Rhyme himself was sweating fiercely but, as with most other sensations, good and bad, he was largely immune. His temples tickled occasionally but Thom was always there to mop.
And remind. ‘Out of the sun soon,’ the aide said sternly. Extreme temperatures were not good for his system.
‘Yes, yes, yes.’
Sachs repeated to Charlotte McKenzie, ‘Trust you?’
‘No,’ Rhyme answered bluntly. They’d found no proof but he thought it likely that the AIS unit had somehow staged an op to steal the evidence against her and Stefan from the Questura evidence room and ditch it. He added, ‘But it wasn’t really our call. Your travel arrangements were made by Washington. You’ll be on a government jet to Rome, then onward to Washington, and agents’ll meet the flight. They’ll make sure that Stefan gets to his hospital. And you get to... wherever your mysterious headquarters is.’
‘A parking garage at Dulles will be fine.’
‘After that it’ll be up to the US attorney and the DA in New York to see where your new address’ll be.’
Though he knew there would be no charges brought for the Robert Ellis kidnapping, which was not, of course, a kidnapping at all.
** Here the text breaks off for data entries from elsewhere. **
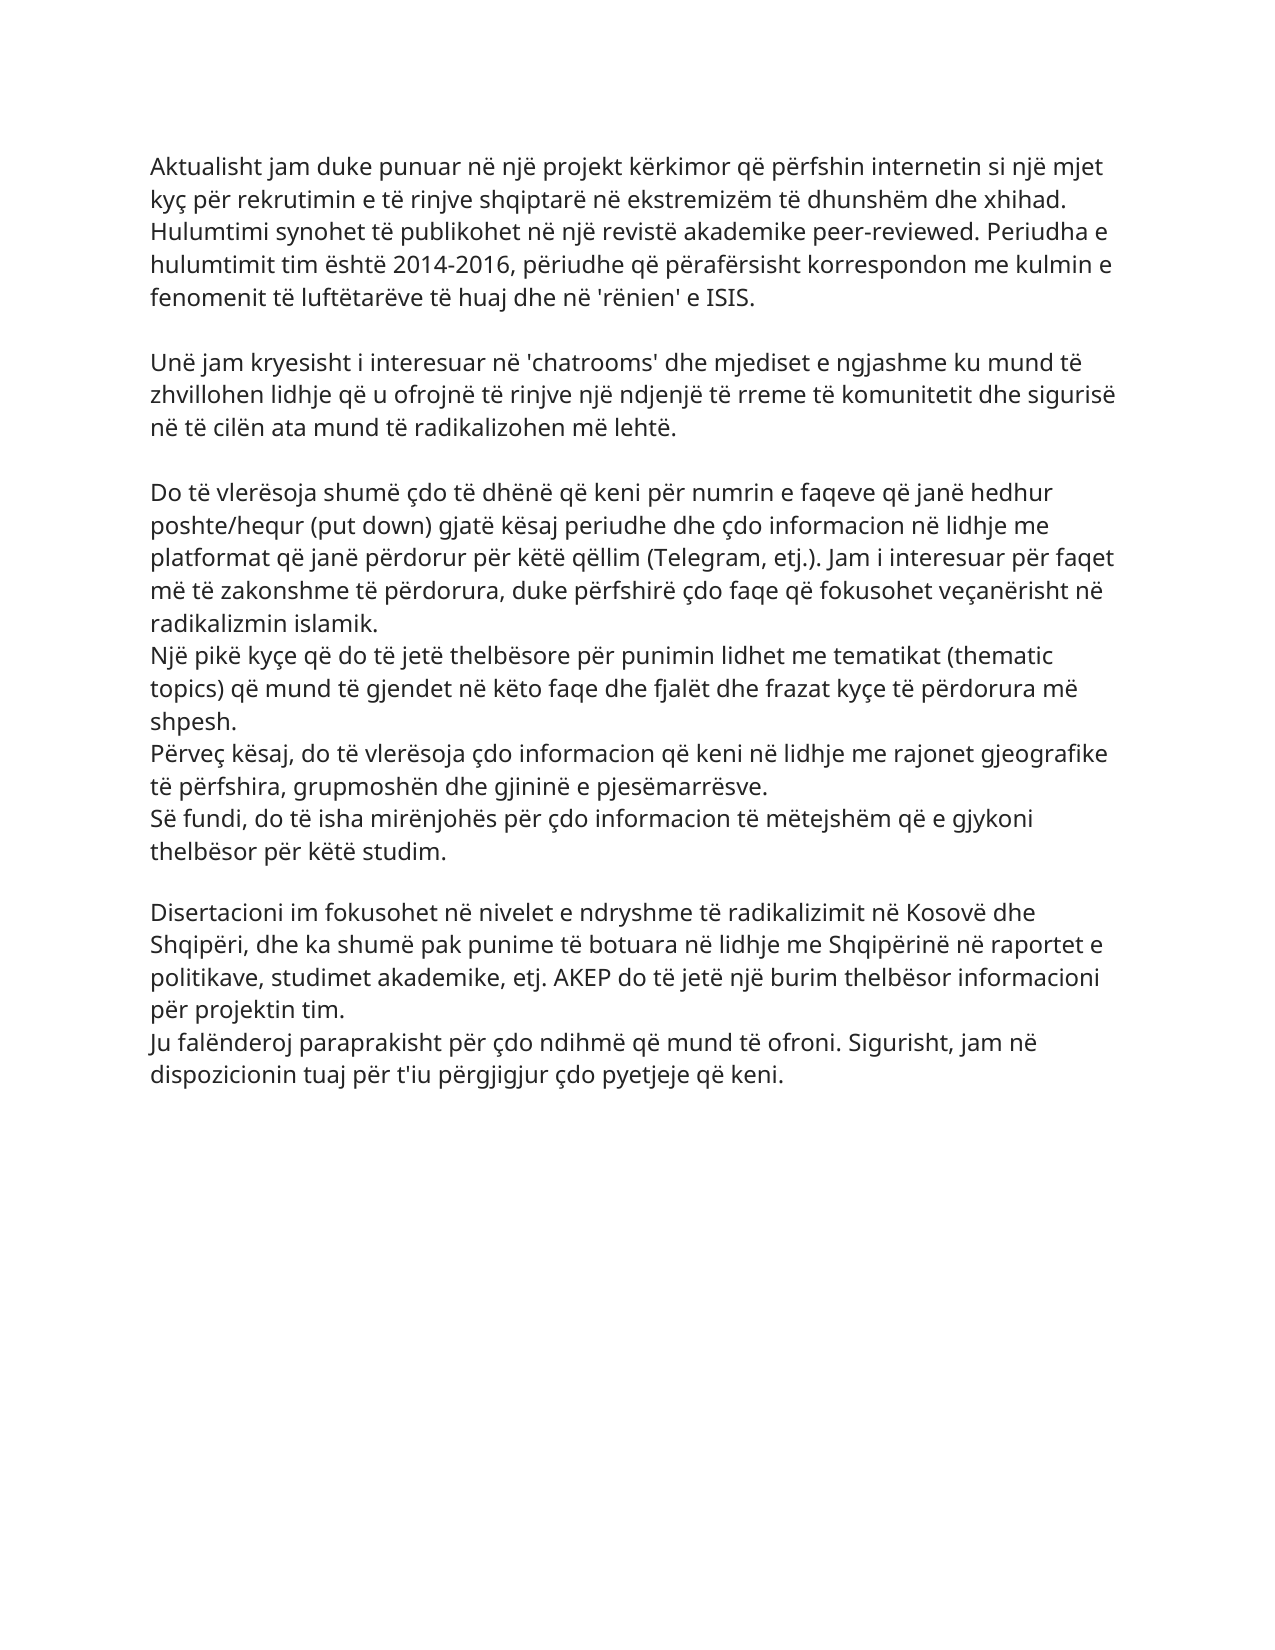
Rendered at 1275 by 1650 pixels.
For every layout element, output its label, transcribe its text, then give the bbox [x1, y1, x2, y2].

text Unë jam kryesisht i interesuar në 'chatrooms' dhe mjediset e ngjashme ku mund të zhvillohen lidhje që u ofrojnë të rinjve një ndjenjë të rreme të komunitetit dhe sigurisë në të cilën ata mund të radikalizohen më lehtë. [150, 346, 1125, 443]
text Përveç kësaj, do të vlerësoja çdo informacion që keni në lidhje me rajonet gjeografike të përfshira, grupmoshën dhe gjininë e pjesëmarrësve. Së fundi, do të isha mirënjohës për çdo informacion të mëtejshëm që e gjykoni thelbësor për këtë studim. [150, 737, 1125, 895]
text Ju falënderoj paraprakisht për çdo ndihmë që mund të ofroni. Sigurisht, jam në dispozicionin tuaj për t'iu përgjigjur çdo pyetjeje që keni. [150, 1026, 1125, 1091]
text Një pikë kyçe që do të jetë thelbësore për punimin lidhet me tematikat (thematic topics) që mund të gjendet në këto faqe dhe fjalët dhe frazat kyçe të përdorura më shpesh. [150, 639, 1125, 737]
text Disertacioni im fokusohet në nivelet e ndryshme të radikalizimit në Kosovë dhe Shqipëri, dhe ka shumë pak punime të botuara në lidhje me Shqipërinë në raportet e politikave, studimet akademike, etj. AKEP do të jetë një burim thelbësor informacioni për projektin tim. [150, 895, 1125, 1026]
text Aktualisht jam duke punuar në një projekt kërkimor që përfshin internetin si një mjet kyç për rekrutimin e të rinjve shqiptarë në ekstremizëm të dhunshëm dhe xhihad. Hulumtimi synohet të publikohet në një revistë akademike peer-reviewed. Periudha e hulumtimit tim është 2014-2016, përiudhe që përafërsisht korrespondon me kulmin e fenomenit të luftëtarëve të huaj dhe në 'rënien' e ISIS. [150, 150, 1125, 313]
text Do të vlerësoja shumë çdo të dhënë që keni për numrin e faqeve që janë hedhur poshte/hequr (put down) gjatë kësaj periudhe dhe çdo informacion në lidhje me platformat që janë përdorur për këtë qëllim (Telegram, etj.). Jam i interesuar për faqet më të zakonshme të përdorura, duke përfshirë çdo faqe që fokusohet veçanërisht në radikalizmin islamik. [150, 476, 1125, 639]
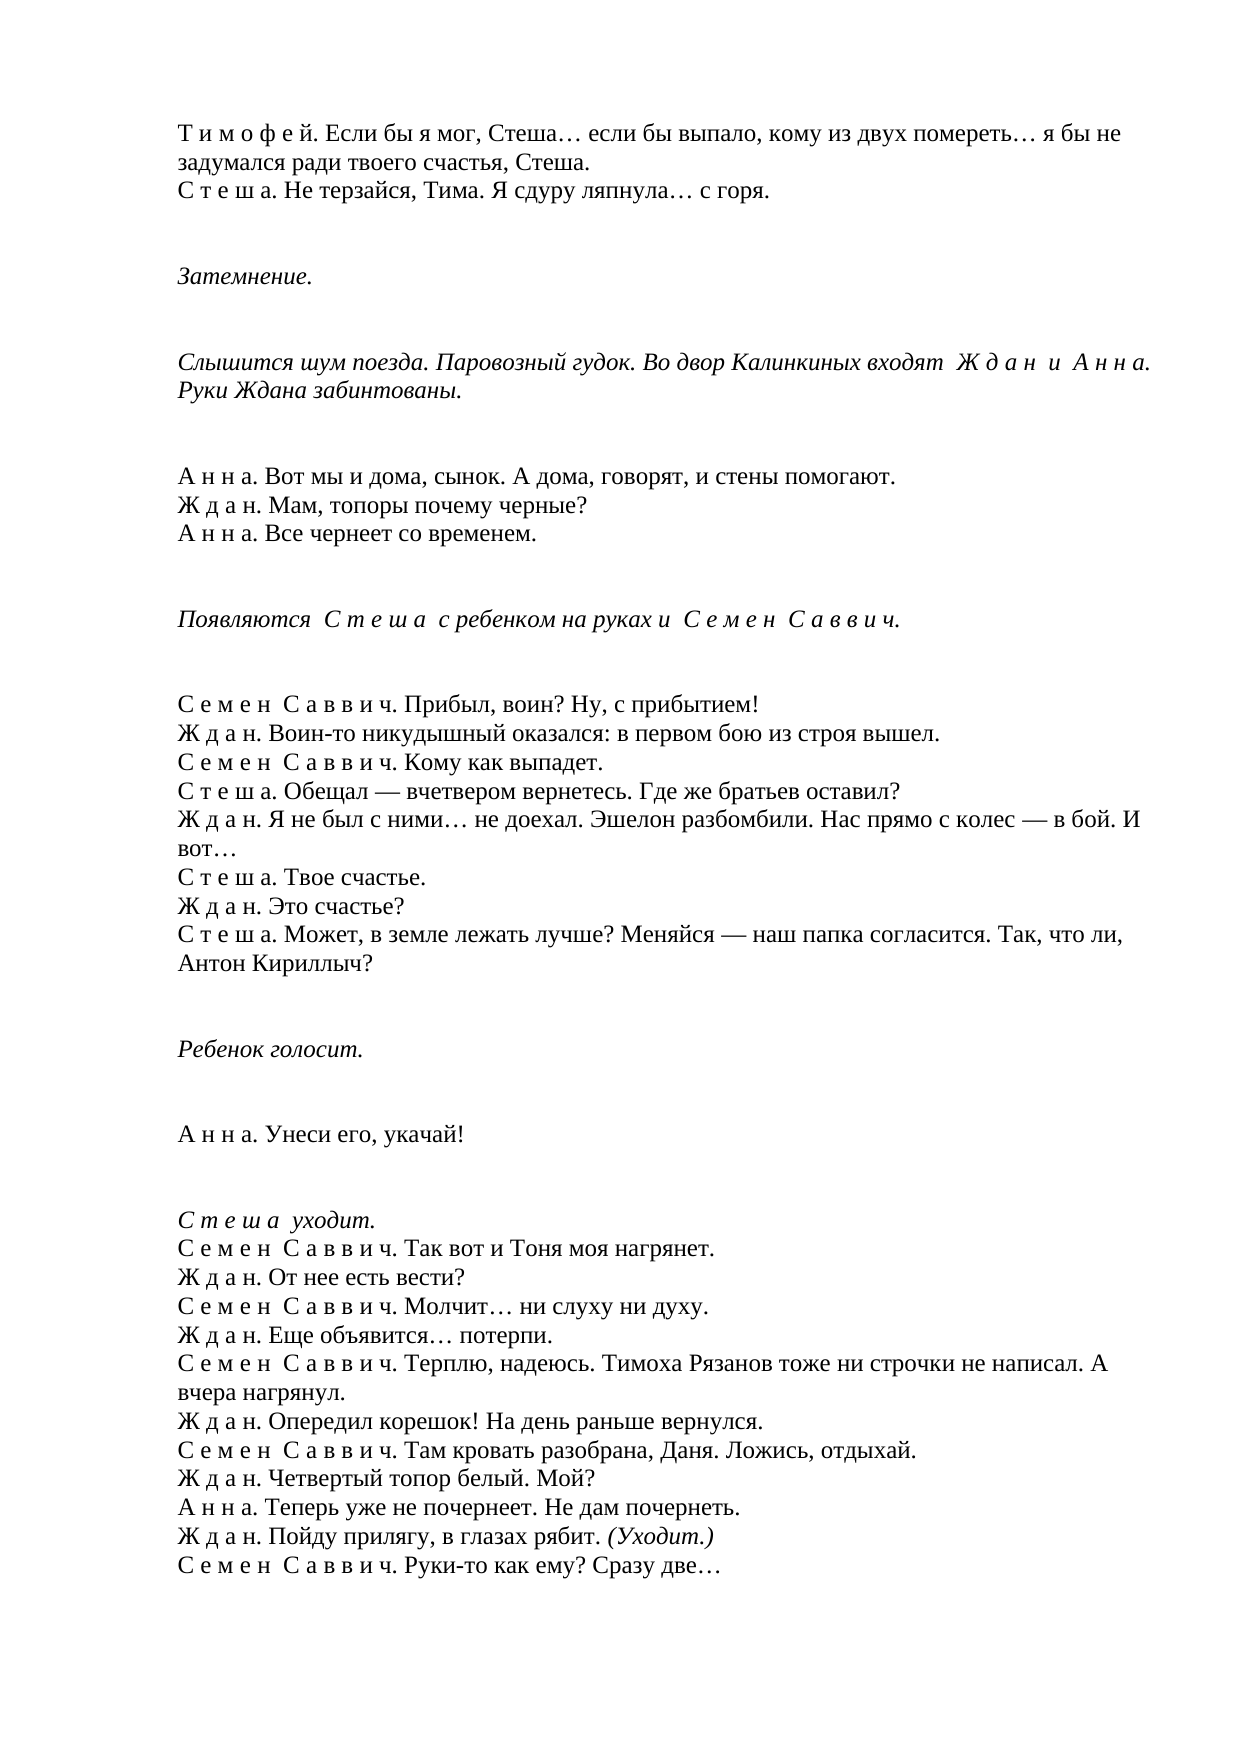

Stefan was looking over the city, which here was filled with a cacophony of sounds. His attention was entirely elsewhere and his head bobbed from time to time and his lips moved once or twice. Rhyme wondered what Stefan was hearing. Was this, for him, like an art lover gazing at a painting? And, if so, was the experience a Jackson Pollock spatter or a carefully composed Monet landscape?
One man’s lullaby is another man’s scream.
A Flying Squad car pulled up and an officer climbed out, collecting two suitcases and a backpack from the trunk: McKenzie’s and Stefan’s belongings — from her place and from the farmhouse near the fertilizer operation, Rhyme supposed.